This study guide is meant to accompany the Seventh-day Adventist Sabbath School lesson for the 3rd Quarter of 2022. The format of this guide follows a similar pattern for each week’s lesson: an introduction to the topic, a short discussion on several verses or a bullet list of concepts for a passage, followed by questions in bold type. Please read through the Biblical passages, and then prayerfully consider the bolded questions. Perhaps you’ll find better questions that should be asked, and answered!
This quarter’s lesson is dedicated to the task of exploring Christian suffering, trials, and difficulty. The introduction to the lesson claims that the topic of Theodicy—the theological study of God’s justice and goodness in the face of human pain and evil (indeed of all life?)—will not be explored directly. Yet we cannot in good conscience discuss suffering and pain, especially that of God’s people who are under His protection and care, without some reference to the question of “why, oh why would God allow this if He’s good, loving, kind, and gracious?”
Certainly, all humans born on this planet can agree with a central tenet of Buddhism, that “life is suffering,” that to exist means to experience pain at some level, whether physical, mental/emotional, social or spiritual. But the Bible suggests more: it isn’t just humans who suffer, but God Himself feels pain with His creation. When His children weep, He weeps with them, if we dare anthropomorphize God in this way! When those who trust in Him are made an object of Satan’s attacks, He feels their rejection, sense of abandonment, and pain with them.

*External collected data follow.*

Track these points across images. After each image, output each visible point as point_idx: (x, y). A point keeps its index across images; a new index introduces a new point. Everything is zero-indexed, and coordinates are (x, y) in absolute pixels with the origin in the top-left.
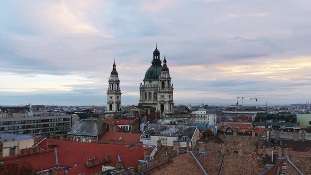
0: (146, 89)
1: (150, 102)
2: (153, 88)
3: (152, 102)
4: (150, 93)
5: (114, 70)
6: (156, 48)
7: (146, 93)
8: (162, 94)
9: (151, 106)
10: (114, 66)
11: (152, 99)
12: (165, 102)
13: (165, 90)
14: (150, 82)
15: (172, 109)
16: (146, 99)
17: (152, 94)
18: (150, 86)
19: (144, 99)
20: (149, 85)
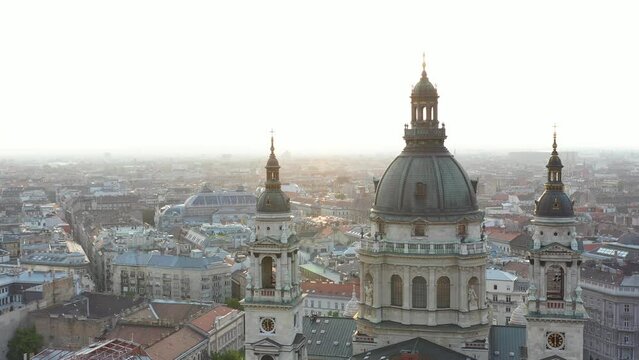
1: (419, 319)
2: (435, 257)
3: (431, 320)
6: (424, 74)
7: (396, 279)
10: (273, 167)
11: (432, 305)
14: (419, 233)
17: (433, 286)
18: (419, 250)
19: (388, 302)
20: (411, 246)
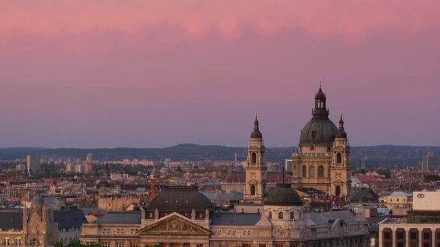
0: (306, 160)
1: (312, 181)
2: (317, 158)
3: (316, 181)
4: (311, 167)
5: (257, 130)
6: (320, 89)
7: (304, 167)
8: (338, 171)
9: (313, 187)
10: (257, 123)
11: (316, 176)
12: (342, 182)
13: (342, 166)
14: (312, 149)
15: (352, 192)
16: (304, 175)
17: (316, 169)
18: (312, 155)
19: (301, 175)
20: (309, 154)
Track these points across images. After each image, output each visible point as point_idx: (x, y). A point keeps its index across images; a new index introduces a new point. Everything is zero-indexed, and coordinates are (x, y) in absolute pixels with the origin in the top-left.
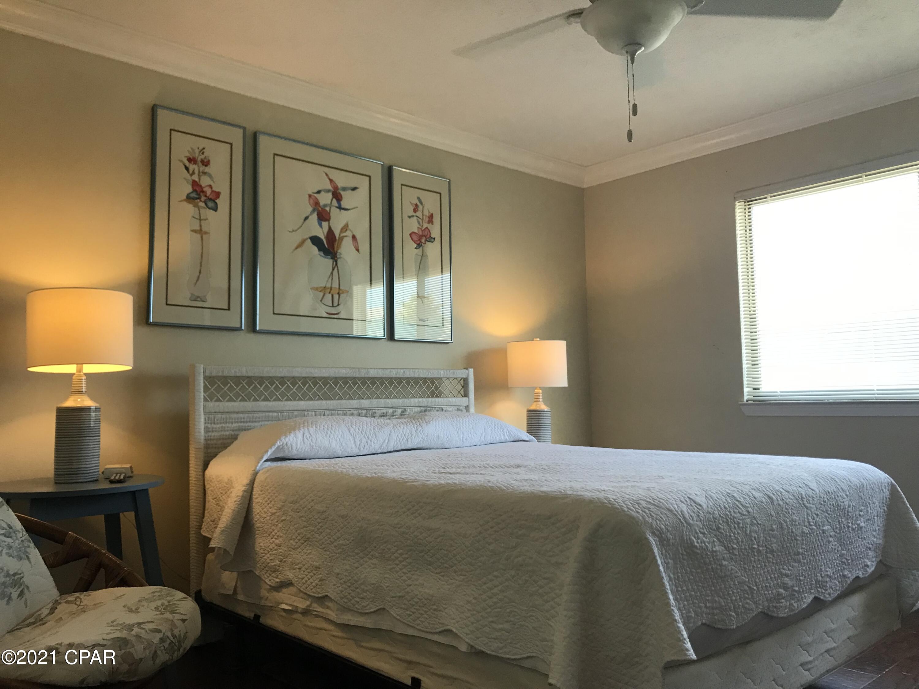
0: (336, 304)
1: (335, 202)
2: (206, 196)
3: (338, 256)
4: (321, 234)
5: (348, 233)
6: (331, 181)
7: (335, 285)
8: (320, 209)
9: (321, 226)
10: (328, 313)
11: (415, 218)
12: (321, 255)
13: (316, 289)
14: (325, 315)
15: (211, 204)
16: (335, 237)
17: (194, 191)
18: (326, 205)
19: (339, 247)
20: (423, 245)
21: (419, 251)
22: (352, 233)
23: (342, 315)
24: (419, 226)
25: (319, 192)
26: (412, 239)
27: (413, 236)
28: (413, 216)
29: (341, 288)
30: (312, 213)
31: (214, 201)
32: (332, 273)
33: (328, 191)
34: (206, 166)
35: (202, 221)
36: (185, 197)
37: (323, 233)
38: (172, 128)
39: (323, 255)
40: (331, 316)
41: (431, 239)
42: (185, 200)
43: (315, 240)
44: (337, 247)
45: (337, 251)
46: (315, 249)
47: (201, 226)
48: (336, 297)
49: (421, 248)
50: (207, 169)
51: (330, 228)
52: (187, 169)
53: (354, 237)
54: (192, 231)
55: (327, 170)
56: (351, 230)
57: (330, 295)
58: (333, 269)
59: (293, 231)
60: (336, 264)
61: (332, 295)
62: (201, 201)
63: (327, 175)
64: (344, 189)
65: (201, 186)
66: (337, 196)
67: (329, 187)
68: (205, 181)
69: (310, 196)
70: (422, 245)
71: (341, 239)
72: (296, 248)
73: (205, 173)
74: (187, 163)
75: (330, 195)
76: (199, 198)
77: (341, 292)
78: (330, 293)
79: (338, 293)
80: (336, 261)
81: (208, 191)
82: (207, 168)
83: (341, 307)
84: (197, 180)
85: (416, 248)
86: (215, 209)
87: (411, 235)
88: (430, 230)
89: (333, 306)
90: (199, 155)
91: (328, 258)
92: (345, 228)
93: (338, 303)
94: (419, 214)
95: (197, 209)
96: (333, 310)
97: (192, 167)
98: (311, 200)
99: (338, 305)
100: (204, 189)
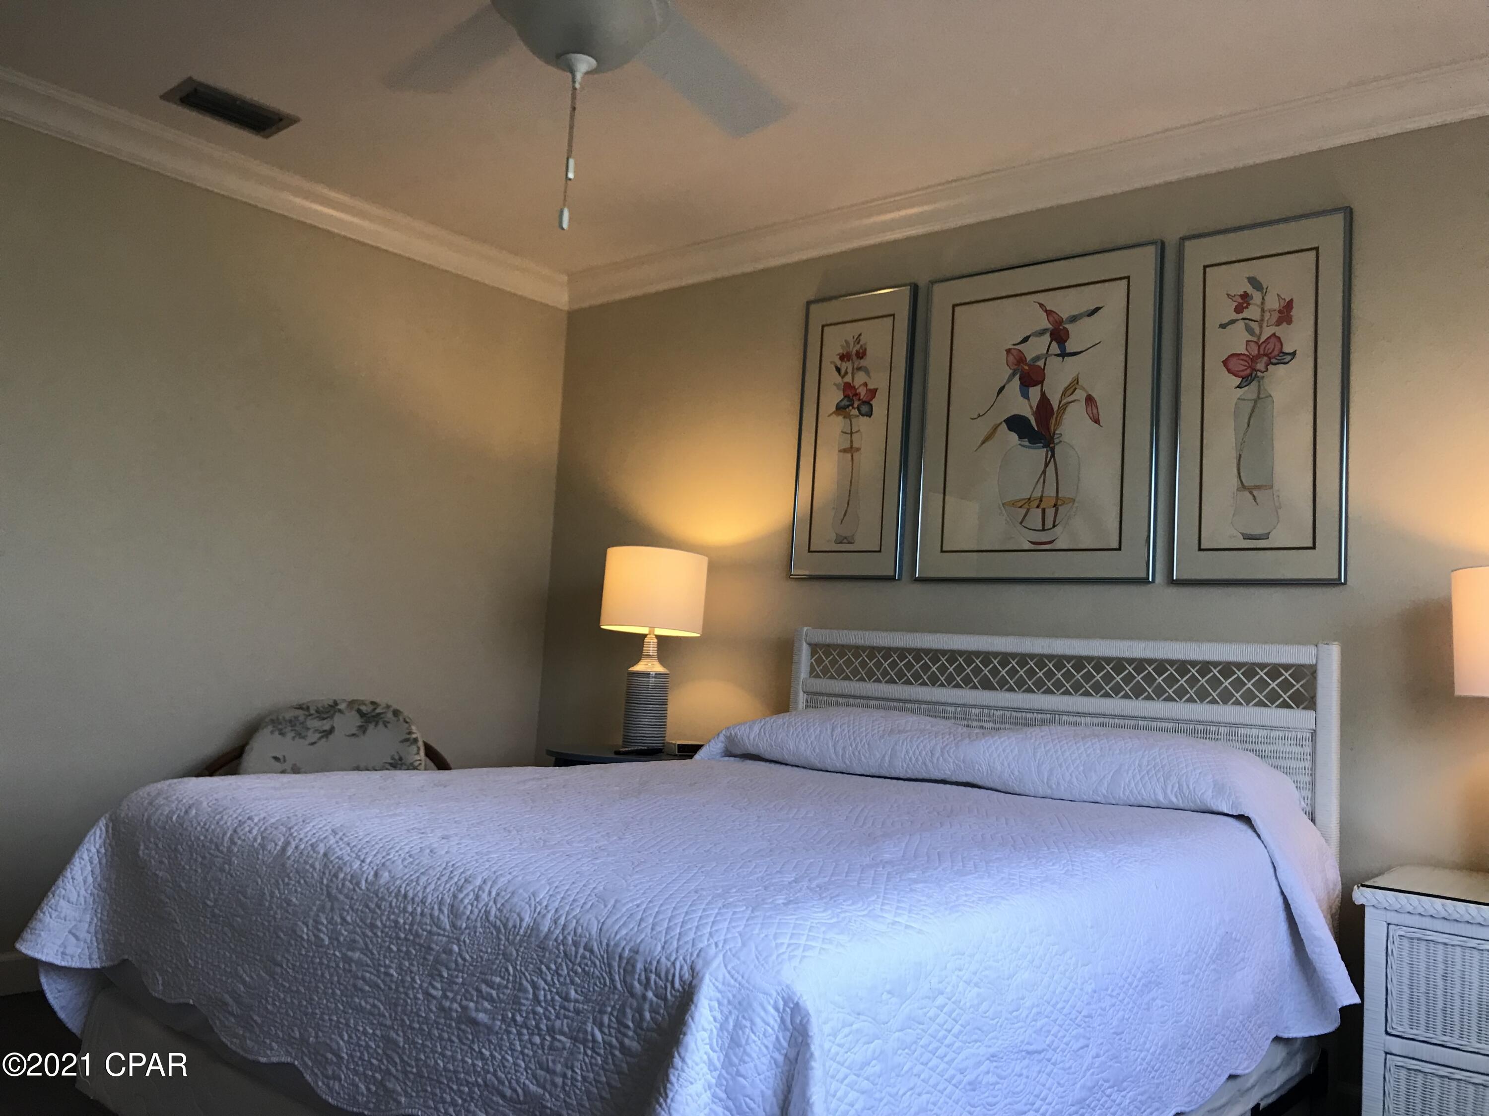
0: (1049, 523)
1: (1055, 348)
2: (859, 400)
3: (1056, 441)
4: (1025, 408)
5: (1080, 395)
6: (1049, 313)
7: (1051, 492)
8: (1026, 368)
9: (1025, 395)
10: (1031, 542)
11: (1241, 324)
12: (1024, 446)
13: (1013, 504)
14: (1027, 546)
15: (864, 409)
16: (1052, 409)
17: (846, 396)
18: (1038, 358)
19: (1058, 424)
20: (1259, 374)
21: (1250, 391)
22: (1086, 391)
23: (1059, 545)
24: (1250, 338)
25: (1025, 340)
26: (1229, 371)
27: (1232, 364)
28: (1233, 322)
29: (1060, 495)
30: (1009, 380)
31: (868, 403)
32: (1044, 472)
33: (1042, 333)
34: (862, 358)
35: (854, 435)
36: (834, 409)
37: (1031, 407)
38: (824, 323)
39: (1027, 444)
40: (1038, 547)
41: (1283, 357)
42: (834, 413)
43: (1016, 424)
44: (1055, 425)
45: (1054, 433)
46: (1014, 437)
47: (851, 442)
48: (1050, 513)
49: (1254, 384)
50: (863, 363)
51: (1043, 394)
52: (838, 370)
53: (1090, 399)
54: (840, 451)
55: (1040, 297)
56: (1083, 389)
57: (1039, 511)
58: (1047, 465)
59: (979, 416)
60: (1053, 456)
61: (1044, 511)
62: (853, 408)
63: (1041, 305)
64: (1074, 319)
65: (854, 387)
66: (1059, 335)
67: (1045, 324)
68: (860, 379)
69: (1008, 351)
70: (1256, 376)
71: (1063, 408)
72: (983, 442)
73: (859, 369)
74: (839, 363)
75: (1047, 338)
76: (852, 405)
77: (1059, 502)
78: (1038, 507)
79: (1055, 506)
80: (1053, 451)
81: (862, 391)
82: (862, 361)
83: (1058, 529)
84: (850, 381)
85: (1239, 387)
86: (869, 415)
87: (1225, 363)
88: (1282, 340)
89: (1044, 530)
90: (854, 346)
91: (1038, 448)
92: (1074, 386)
93: (1054, 522)
94: (1253, 312)
95: (848, 421)
96: (1043, 537)
97: (844, 366)
98: (1011, 358)
99: (1054, 526)
100: (858, 391)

Yet God’s empathy isn’t just “sympathetic” in the sense that He can witness our struggles and imagine what it must be like. In the person of Jesus Christ, God enters into our world of pain and sin, and suffers in the most ultimate of ways. He is intimately acquainted with the worst kinds of pain: societal rejection by friends and countrymen; spiritual suffering during temptation to give in to desires of the eyes, flesh, and world and to leave the path of the cross; physical pain in his fasting and final hours of life; and the worst suffering, the one that brought death—his separation from the very source of life. He has experienced the worst of sin’s effects, and yet has triumphed. Unlike Buddhism, then, which seeks the enlightened path by bringing an end to suffering, Christians are encouraged to see the crucible of suffering as a refining process for our good, for our benefit.
So this quarter we must ask some important questions along the way:
- Why does God allow it? If “God is Love” and love does not wish pain, how can He allow it?
- Can or does pain and toil bring about something good?
- Must our coronation with a crown of life be preceded by the crown of suffering as it did for Jesus?
- What lessons does this difficult path teach?
- Will all true discipleship journeys require hardship?
- When does it end, or does it? Will suffering be part of the recreated world after Christ returns?
Hopefully our study this quarter helps us better understand the most difficult times we go through with heavenly perspective. I pray that those times of challenge and difficulty that you experience will contribute to your growth into the image and character of Christ!